Nissan LEAF Sales For February 2015 In US Not Great, Company Points To Weather Issues
Last month Nissan had its string of 23 record consecutive months for sales broken when the company sold just 1,070 LEAFs vs the 1,252 sold the year before.
Now in February, Nissan needed to best an even more challenging 1,425 LEAFs sold from a year ago – during one of the coldest months of all-time in the United States.
It turns out Nissan managed to sell just 1,198, which was a 9% increase over January, but a 16% miss from last year’s result.
Nissan notes that a pretty crappy winter might have been responsible for some of the drop-off this month:
“Tough winter weather in several key markets held EV sales back in February. As we head into spring, we look forward to seeing more dealership traffic so shoppers can experience firsthand the benefits of the all-electric Nissan LEAF.” – Brendan Jones, director, Nissan Electric Vehicle Sales and Infrastructure.

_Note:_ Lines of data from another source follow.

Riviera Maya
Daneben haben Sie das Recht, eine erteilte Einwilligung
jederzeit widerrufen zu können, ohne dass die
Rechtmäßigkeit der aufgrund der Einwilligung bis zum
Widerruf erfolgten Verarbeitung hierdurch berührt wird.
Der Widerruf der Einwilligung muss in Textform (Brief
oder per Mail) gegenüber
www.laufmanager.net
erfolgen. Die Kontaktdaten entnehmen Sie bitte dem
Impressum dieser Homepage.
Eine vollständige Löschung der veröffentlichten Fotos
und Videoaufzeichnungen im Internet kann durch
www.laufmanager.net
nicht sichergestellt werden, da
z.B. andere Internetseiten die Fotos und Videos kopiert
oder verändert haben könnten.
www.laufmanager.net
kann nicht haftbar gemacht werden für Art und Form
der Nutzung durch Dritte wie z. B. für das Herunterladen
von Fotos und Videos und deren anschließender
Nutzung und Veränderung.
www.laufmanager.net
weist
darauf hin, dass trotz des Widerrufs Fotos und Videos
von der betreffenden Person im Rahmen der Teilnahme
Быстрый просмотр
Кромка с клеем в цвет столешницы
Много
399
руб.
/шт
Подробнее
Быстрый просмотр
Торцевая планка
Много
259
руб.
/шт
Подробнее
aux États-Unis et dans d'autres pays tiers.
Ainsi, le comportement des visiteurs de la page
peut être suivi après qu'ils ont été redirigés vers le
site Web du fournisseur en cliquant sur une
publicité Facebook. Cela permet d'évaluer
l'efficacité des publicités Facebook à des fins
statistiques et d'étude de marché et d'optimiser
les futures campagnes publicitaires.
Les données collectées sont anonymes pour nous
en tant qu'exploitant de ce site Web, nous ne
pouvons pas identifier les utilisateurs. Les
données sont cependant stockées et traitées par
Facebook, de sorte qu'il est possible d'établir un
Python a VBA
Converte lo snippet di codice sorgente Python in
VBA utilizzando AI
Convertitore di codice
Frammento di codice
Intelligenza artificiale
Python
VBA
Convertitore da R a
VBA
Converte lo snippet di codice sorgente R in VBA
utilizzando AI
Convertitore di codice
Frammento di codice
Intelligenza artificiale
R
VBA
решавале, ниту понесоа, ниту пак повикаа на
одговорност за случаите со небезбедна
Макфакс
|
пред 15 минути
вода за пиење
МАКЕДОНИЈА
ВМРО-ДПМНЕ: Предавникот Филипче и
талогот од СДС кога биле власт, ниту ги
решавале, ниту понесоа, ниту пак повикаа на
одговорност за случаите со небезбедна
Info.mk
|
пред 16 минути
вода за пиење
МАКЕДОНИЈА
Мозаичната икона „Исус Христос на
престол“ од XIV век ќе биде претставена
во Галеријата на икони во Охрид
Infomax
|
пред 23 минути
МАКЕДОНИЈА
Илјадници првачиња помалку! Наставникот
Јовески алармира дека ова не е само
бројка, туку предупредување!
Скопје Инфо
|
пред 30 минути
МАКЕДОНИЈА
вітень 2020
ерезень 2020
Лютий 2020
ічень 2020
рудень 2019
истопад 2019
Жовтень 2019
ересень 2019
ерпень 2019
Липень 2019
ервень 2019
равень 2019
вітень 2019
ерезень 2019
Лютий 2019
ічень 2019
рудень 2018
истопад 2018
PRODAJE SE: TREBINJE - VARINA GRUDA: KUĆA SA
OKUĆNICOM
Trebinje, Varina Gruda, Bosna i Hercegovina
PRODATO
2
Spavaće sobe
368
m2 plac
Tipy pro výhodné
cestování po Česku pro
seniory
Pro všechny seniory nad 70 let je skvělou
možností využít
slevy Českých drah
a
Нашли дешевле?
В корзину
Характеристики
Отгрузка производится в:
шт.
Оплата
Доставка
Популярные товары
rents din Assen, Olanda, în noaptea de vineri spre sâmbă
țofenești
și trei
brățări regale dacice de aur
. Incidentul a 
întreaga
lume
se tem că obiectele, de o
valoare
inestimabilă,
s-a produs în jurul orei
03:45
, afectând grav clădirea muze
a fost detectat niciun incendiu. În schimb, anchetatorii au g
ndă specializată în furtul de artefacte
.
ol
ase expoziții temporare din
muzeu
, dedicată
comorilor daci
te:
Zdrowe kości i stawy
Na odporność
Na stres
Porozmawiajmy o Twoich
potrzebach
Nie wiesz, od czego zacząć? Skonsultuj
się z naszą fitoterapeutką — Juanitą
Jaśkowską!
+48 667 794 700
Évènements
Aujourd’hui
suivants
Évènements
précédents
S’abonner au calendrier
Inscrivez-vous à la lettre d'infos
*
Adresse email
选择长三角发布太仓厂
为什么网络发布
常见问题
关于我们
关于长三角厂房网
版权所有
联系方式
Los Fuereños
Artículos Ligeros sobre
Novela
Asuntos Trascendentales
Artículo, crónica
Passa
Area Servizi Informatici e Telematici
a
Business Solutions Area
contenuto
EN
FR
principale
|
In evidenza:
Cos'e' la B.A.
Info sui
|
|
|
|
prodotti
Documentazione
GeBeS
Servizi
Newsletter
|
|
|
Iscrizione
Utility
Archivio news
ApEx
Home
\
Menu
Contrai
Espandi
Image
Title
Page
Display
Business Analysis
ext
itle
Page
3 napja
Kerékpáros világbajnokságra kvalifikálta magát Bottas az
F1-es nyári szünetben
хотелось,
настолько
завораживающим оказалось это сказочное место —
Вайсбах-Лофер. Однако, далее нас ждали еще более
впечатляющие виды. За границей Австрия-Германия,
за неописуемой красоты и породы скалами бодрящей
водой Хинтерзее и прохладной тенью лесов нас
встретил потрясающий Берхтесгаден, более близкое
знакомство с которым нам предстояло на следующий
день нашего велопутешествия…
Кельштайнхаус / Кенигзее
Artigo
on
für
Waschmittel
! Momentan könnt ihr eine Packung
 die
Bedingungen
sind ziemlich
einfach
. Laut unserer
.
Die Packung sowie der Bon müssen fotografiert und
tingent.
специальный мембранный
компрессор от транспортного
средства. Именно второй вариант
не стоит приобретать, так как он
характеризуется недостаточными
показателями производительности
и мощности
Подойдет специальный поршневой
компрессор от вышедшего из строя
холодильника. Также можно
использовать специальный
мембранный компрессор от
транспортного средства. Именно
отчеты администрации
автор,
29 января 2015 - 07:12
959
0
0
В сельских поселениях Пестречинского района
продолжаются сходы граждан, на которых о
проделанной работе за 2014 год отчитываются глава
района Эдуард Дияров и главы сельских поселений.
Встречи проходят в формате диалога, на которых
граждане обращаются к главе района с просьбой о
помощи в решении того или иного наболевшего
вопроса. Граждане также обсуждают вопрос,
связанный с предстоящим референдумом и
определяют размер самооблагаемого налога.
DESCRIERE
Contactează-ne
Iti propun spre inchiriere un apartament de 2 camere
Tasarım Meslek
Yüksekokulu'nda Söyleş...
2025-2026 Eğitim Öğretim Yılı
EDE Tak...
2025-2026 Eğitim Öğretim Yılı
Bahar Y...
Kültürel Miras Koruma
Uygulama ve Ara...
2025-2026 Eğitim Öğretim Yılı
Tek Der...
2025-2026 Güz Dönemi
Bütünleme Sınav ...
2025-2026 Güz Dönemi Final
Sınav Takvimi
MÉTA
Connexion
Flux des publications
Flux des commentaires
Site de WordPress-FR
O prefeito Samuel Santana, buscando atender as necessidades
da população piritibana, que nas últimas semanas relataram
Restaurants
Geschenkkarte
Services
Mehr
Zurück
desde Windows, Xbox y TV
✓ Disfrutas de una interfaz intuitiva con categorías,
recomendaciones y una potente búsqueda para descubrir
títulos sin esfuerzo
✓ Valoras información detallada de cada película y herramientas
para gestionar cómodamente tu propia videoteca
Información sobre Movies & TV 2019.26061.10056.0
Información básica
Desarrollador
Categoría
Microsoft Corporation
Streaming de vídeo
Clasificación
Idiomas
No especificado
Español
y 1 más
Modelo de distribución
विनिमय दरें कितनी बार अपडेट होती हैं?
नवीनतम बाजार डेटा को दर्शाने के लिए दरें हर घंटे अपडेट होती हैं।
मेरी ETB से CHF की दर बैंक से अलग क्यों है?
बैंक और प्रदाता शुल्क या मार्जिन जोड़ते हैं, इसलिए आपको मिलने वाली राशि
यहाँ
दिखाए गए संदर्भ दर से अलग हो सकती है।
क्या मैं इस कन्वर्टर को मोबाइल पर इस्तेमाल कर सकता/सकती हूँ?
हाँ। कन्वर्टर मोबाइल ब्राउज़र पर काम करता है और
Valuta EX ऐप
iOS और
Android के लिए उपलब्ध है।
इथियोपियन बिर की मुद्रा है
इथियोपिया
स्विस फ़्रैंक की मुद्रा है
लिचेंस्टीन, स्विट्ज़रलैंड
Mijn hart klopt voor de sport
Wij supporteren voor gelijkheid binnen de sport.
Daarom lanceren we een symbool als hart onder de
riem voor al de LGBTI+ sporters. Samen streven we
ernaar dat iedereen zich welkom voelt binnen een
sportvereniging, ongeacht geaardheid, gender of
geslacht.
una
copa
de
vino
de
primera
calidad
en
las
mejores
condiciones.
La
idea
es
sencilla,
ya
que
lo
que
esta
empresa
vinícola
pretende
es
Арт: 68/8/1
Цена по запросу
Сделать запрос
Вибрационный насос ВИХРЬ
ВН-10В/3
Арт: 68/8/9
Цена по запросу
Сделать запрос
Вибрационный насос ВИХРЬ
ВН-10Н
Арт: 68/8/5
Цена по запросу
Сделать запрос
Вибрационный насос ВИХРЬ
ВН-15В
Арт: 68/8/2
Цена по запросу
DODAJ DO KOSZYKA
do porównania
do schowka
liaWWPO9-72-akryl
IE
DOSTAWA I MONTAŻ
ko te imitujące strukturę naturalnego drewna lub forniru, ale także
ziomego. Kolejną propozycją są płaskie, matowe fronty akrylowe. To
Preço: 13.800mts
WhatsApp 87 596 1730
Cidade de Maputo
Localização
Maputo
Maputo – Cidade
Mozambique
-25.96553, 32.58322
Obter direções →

All-time, the Nissan LEAF has now sold 74,590 cars, which is now an incredibly close race with the Chevrolet Volt for first. Through January, GM had sold 74,592 Volts. Given the two cars sales trends, the LEAF should cross the 75,000 level first, at some point next week.
Looking at the historical numbers, Nissan struggled in January to hold the 25% market share of the plug-in segment that had become the norm for the 84 mile LEAF. Still, if Nissan could manage to hold onto 20% for 2015, we think that would still be a ‘win’.
The one bright spot from the seasonal drag of winter for electric vehicles, is that it gives automakers who do find themselves with an ‘in demand’ car a chance to play catch-up with national inventories.
For Nissan that means they have 6,000-odd LEAFs on dealer lots around the country, ready to be sold when Spring arrives next month – an all-time high.
Also of note this month, the Nissan LEAF became the first plug-in vehicle to hit the 50,000 sold mark in Japan.
And while the battle for EV supremacy in Japan went uncontested, the title in America is hotly contested as the Chevrolet Volt was first to 50,000, with the Nissan LEAF likely crossing the 75,000 unit mark next week.
Looking ahead to which model will be the first to cross 100,000 cars sold in the United States, the LEAF will certainly build a big lead over the next 6 months, but the question remains “will it be enough” to hold off the longer range, 2nd generation 2016 Chevy Volt (details) that debuts this fall?
In truth, it matter little who actually gets there first, as there is no “loser” in this race – just more plug-in vehicles on the road each and every day…and that’s a win for everyone.